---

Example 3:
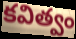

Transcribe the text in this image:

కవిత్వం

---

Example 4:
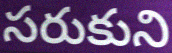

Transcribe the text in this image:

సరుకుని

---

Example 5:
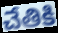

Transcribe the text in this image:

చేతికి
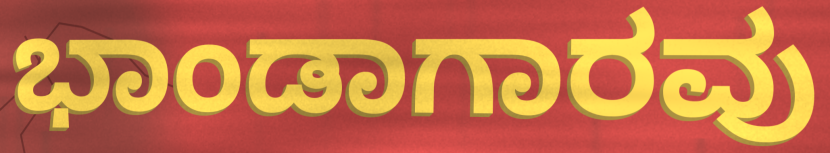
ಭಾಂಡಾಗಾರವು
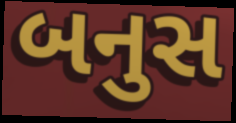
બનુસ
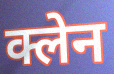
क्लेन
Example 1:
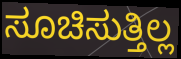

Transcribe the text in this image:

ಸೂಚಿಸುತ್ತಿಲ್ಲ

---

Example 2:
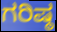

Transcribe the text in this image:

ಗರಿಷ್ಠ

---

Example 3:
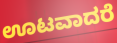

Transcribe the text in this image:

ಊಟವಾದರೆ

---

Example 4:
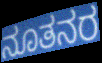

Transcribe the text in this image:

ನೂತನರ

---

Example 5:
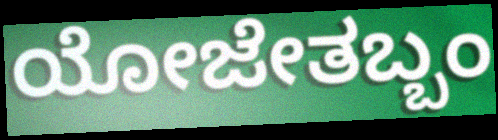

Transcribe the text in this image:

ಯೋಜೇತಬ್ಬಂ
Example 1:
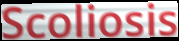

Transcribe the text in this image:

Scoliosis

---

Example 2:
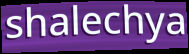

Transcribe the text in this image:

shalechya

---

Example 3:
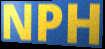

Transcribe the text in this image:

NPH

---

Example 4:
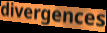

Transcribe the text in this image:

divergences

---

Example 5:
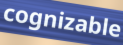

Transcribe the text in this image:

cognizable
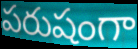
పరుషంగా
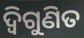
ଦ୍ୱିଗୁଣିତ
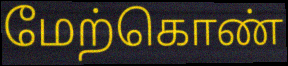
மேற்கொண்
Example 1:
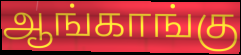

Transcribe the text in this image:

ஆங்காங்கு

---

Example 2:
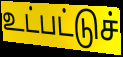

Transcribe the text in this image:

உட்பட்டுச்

# [WHAT THIS TASK INVOLVES]
Copy each entry exactly as written, and drop the pictures from the copy.

# [RESULT FOR THIS TASK]
---

Example 3:

Transcribe the text in this image:

కవిత్వం

---

Example 4:

Transcribe the text in this image:

సరుకుని

---

Example 5:

Transcribe the text in this image:

చేతికి
ಭಾಂಡಾಗಾರವು
બનુસ
क्लेन
Example 1:

Transcribe the text in this image:

ಸೂಚಿಸುತ್ತಿಲ್ಲ

---

Example 2:

Transcribe the text in this image:

ಗರಿಷ್ಠ

---

Example 3:

Transcribe the text in this image:

ಊಟವಾದರೆ

---

Example 4:

Transcribe the text in this image:

ನೂತನರ

---

Example 5:

Transcribe the text in this image:

ಯೋಜೇತಬ್ಬಂ
Example 1:

Transcribe the text in this image:

Scoliosis

---

Example 2:

Transcribe the text in this image:

shalechya

---

Example 3:

Transcribe the text in this image:

NPH

---

Example 4:

Transcribe the text in this image:

divergences

---

Example 5:

Transcribe the text in this image:

cognizable
పరుషంగా
ଦ୍ୱିଗୁଣିତ
மேற்கொண்
Example 1:

Transcribe the text in this image:

ஆங்காங்கு

---

Example 2:

Transcribe the text in this image:

உட்பட்டுச்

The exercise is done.